Smaller hits were being reported across the hull of the ship as the rest of Samurai Squadron struck targets of opportunity and disabled weapon emplacements as they came across them. “Forward launch bay is next, we’re both launching on this one,” Minh-Chu told Carnie.
As they came around they spotted five fighters launching and turning to chase fighters in Samurai Squadron across the hull, skimming away. Minh-Chu opened up on the nearest with a volley of guided gunfire and watched the fighter spin, strike the hull and bounce off into space at high speed. Carnie opened fire o
n another target, cutting through an engine pod and into the cockpit, but the other three dipped out of sight.
“Three fighters coming at you, Hot Chow,” Minh-Chu said.
“I see them, thanks Ronin,” he replied.
Carnie and Minh-Chu dove between the closing forward launch bay doors and launched their electromagnetic pulse missiles before reversing course and speeding away. To Minh-Chu’s surprise, Carnie’s fighter scraped one of the closing doors, sending his fighter spinning directly away from the Glorious. “Carnie!”
“I’ve got this,” he said as he passed through the Glorious’ shields. Minh-Chu could see his wingman turn his shield regeneration level all the way up, and take control of his spin, but he was still drifting too fast.

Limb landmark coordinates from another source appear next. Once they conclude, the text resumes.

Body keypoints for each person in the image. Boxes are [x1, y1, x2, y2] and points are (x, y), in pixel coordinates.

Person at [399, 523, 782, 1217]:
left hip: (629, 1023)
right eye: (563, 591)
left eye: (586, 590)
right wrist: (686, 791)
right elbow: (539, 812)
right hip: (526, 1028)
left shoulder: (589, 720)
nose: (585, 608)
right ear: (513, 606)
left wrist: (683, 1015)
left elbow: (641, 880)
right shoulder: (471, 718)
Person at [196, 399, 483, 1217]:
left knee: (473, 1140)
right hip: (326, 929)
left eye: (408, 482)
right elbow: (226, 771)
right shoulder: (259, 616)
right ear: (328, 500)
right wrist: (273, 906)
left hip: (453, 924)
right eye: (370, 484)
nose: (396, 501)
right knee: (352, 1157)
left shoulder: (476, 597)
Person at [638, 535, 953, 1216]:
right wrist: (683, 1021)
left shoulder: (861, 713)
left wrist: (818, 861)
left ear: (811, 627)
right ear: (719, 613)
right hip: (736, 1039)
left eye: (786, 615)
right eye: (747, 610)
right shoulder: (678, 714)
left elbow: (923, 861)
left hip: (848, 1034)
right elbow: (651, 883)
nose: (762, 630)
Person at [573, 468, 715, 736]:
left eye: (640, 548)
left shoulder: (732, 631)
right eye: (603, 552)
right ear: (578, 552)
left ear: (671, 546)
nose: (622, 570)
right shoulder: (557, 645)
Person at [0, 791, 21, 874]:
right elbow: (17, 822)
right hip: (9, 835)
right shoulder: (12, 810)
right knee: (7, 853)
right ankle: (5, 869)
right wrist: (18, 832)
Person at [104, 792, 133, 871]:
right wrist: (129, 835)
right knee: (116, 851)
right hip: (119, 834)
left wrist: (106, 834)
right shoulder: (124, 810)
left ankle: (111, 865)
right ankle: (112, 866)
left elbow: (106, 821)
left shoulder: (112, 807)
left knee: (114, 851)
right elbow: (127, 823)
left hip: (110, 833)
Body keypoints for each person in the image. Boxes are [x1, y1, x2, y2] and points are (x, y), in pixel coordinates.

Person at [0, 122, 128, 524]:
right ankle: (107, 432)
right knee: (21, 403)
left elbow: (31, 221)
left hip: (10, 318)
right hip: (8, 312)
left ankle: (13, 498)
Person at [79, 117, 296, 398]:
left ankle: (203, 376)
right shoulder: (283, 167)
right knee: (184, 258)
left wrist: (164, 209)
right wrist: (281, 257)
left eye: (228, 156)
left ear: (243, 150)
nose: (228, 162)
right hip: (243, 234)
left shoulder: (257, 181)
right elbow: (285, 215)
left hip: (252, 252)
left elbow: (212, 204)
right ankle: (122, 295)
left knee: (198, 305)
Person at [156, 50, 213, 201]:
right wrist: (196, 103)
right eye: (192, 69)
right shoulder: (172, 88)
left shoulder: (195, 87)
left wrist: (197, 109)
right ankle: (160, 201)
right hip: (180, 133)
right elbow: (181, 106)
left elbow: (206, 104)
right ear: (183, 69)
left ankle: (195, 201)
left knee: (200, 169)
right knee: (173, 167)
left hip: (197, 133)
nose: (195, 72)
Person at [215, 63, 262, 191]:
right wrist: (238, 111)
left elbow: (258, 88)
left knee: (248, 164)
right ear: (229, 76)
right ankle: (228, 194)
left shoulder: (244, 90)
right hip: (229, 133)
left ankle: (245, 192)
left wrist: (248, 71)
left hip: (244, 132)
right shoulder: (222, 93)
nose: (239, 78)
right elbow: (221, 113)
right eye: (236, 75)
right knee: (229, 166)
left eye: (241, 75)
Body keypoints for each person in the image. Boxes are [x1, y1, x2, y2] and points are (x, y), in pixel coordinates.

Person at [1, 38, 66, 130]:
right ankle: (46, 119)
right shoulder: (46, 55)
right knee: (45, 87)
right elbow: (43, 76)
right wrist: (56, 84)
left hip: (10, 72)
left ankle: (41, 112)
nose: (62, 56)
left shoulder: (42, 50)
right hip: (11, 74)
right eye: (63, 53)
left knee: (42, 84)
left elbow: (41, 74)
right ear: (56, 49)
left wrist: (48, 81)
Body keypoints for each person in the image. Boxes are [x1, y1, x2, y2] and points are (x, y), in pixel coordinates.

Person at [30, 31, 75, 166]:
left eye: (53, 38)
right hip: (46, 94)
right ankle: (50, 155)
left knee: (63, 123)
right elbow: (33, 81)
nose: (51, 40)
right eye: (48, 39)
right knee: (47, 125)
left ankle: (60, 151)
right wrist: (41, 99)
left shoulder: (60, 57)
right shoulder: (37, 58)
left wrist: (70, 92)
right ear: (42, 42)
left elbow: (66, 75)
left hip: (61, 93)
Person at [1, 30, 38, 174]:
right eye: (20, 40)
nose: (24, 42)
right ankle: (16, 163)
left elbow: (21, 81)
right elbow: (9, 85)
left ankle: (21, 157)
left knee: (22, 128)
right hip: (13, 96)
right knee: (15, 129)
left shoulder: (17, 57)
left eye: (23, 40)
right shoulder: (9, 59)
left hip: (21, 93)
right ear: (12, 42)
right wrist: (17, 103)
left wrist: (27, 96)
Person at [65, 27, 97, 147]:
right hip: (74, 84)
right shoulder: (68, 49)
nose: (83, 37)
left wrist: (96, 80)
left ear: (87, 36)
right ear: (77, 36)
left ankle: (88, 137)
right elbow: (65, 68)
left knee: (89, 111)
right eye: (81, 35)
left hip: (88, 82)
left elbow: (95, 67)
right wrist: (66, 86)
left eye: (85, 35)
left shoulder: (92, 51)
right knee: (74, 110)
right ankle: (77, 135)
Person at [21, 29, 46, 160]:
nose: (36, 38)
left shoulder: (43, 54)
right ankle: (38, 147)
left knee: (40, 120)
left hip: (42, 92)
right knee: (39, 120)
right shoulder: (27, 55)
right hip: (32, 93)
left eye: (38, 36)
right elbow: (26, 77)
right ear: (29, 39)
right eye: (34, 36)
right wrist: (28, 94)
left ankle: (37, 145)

In a split second decision, Minh-Chu targeted the nearest anti-fighter autocannon emplacements, marked them as targets and fired all his rocket launchers, raking the nearest ones with his guns. Explosions erupted all around him as he watched the guns fire for several seconds at Carnie before they were destroyed. “Follow my lead! We have to get you back under cover, on the other side of the Revenge,” Minh-Chu ordered as he targeted the next group of anti-fighter guns that would take shots at his wingman and fired another volley of missiles as he pushed the engines on his ship to move faster.

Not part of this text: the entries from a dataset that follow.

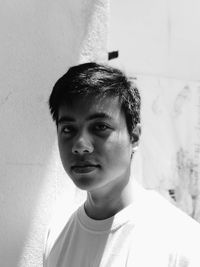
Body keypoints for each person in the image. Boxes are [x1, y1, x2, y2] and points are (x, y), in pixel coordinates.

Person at [43, 62, 200, 267]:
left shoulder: (181, 242)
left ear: (134, 136)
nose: (80, 146)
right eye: (68, 129)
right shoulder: (56, 233)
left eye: (100, 127)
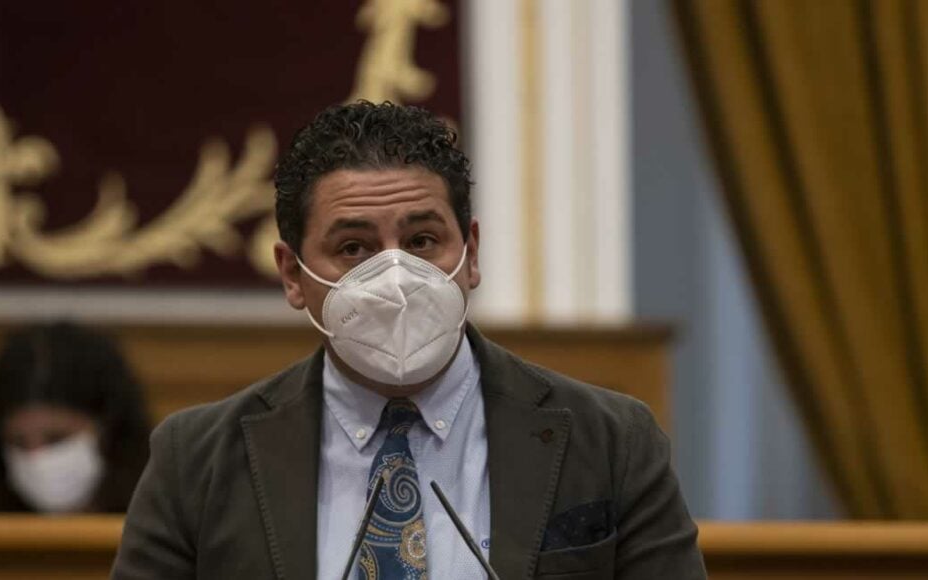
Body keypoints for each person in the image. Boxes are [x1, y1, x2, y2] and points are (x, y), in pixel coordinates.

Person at [112, 102, 706, 579]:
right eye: (354, 248)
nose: (396, 277)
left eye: (422, 241)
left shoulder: (611, 442)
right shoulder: (195, 460)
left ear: (471, 253)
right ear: (293, 275)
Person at [0, 321, 152, 514]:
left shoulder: (161, 527)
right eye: (18, 442)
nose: (36, 459)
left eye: (57, 439)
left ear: (109, 430)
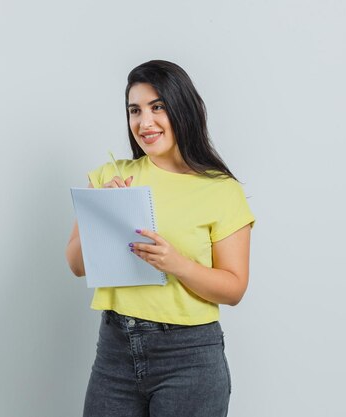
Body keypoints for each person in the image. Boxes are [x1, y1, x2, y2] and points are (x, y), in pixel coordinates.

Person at [65, 60, 255, 417]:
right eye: (135, 110)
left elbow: (234, 289)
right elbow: (75, 264)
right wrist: (102, 211)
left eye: (158, 107)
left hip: (189, 357)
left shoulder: (221, 190)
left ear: (181, 109)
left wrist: (177, 264)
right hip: (115, 350)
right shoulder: (111, 175)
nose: (144, 122)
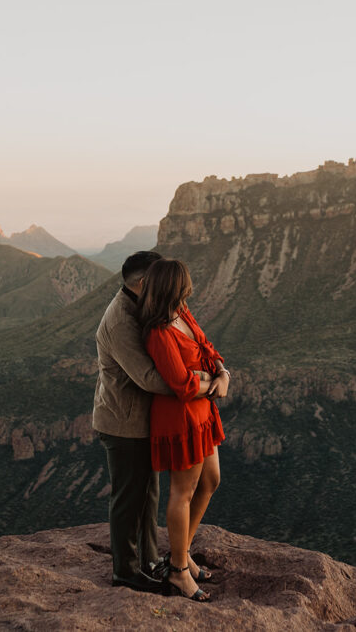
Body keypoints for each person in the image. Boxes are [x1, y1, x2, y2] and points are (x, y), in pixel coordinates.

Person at [137, 258, 229, 602]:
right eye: (183, 287)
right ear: (172, 288)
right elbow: (180, 383)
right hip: (181, 418)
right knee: (183, 492)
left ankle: (183, 553)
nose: (187, 292)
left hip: (203, 413)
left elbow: (206, 346)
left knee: (211, 480)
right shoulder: (158, 332)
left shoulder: (182, 313)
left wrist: (223, 373)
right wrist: (213, 385)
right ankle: (177, 570)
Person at [92, 251, 174, 593]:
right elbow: (148, 378)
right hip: (122, 425)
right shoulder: (120, 320)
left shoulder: (138, 305)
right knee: (128, 497)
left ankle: (149, 560)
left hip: (140, 422)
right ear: (142, 284)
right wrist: (196, 385)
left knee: (148, 493)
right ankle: (125, 569)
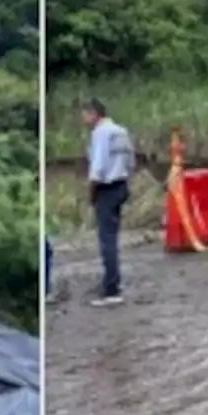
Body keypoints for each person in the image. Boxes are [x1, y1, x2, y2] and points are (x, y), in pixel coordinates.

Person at [82, 98, 134, 306]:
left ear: (94, 114)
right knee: (112, 237)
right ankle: (112, 281)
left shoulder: (100, 134)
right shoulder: (121, 131)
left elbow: (98, 168)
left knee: (107, 240)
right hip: (122, 185)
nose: (83, 119)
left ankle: (111, 289)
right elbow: (131, 162)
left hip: (107, 188)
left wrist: (91, 194)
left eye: (85, 114)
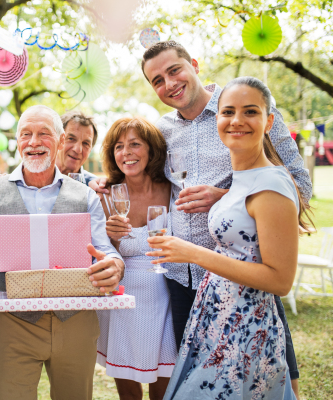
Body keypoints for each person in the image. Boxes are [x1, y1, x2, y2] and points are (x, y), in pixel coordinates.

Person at [91, 41, 309, 398]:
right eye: (157, 80)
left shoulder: (242, 112)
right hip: (181, 279)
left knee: (267, 380)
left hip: (245, 278)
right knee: (198, 384)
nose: (169, 83)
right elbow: (140, 169)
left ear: (194, 64)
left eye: (174, 70)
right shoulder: (161, 130)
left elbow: (297, 186)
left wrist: (224, 198)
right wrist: (107, 180)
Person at [149, 76, 309, 399]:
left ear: (269, 122)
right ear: (216, 119)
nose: (237, 121)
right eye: (228, 112)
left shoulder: (272, 185)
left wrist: (192, 253)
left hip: (247, 327)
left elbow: (280, 281)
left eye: (250, 112)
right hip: (218, 319)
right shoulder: (242, 177)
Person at [0, 105, 125, 400]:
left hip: (77, 320)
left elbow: (105, 251)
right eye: (26, 135)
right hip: (16, 322)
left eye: (43, 134)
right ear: (18, 142)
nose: (34, 142)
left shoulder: (85, 195)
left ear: (59, 141)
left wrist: (114, 265)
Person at [96, 117, 177, 400]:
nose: (126, 152)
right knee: (128, 393)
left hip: (165, 296)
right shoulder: (106, 195)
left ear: (151, 150)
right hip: (122, 299)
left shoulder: (172, 189)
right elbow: (102, 251)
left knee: (163, 386)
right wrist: (112, 237)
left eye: (134, 144)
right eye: (119, 146)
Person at [56, 110, 99, 184]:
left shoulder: (96, 188)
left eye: (85, 143)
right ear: (57, 139)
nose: (77, 150)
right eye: (71, 139)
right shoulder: (33, 179)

“I see what you’re doing, Ronin, ghosting you on the other side of the shields,” Carnie replied as his ship was peppered by anti-fighter guns that weren’t destroyed yet.
“This is Flex, we are coming to you, Ronin.”
“This is Fury, we’re coming to help knock out those guns so Carnie can go home.”
For a very long minute, Minh-Chu targeted and destroyed every gun emplacement he could as he led Carnie back to the Revenge. The targets rose up on his heads up display as they moved along the hull of the Glorious, all straining to target his young wingman. If it were one target at a time, he would have handled the challenge easily, but there were five, often as many as eight guns ready to point at Carnie as he moved. He wished that they could just clear an area so he could hide there until the Revenge made its way to them or until the shields went down, but Minh-Chu could see fighters chasing his wingman as he skimmed the outside of the Glorious’ shields. Going stationary would be even more deadly than the shooting act they were trying to pull off.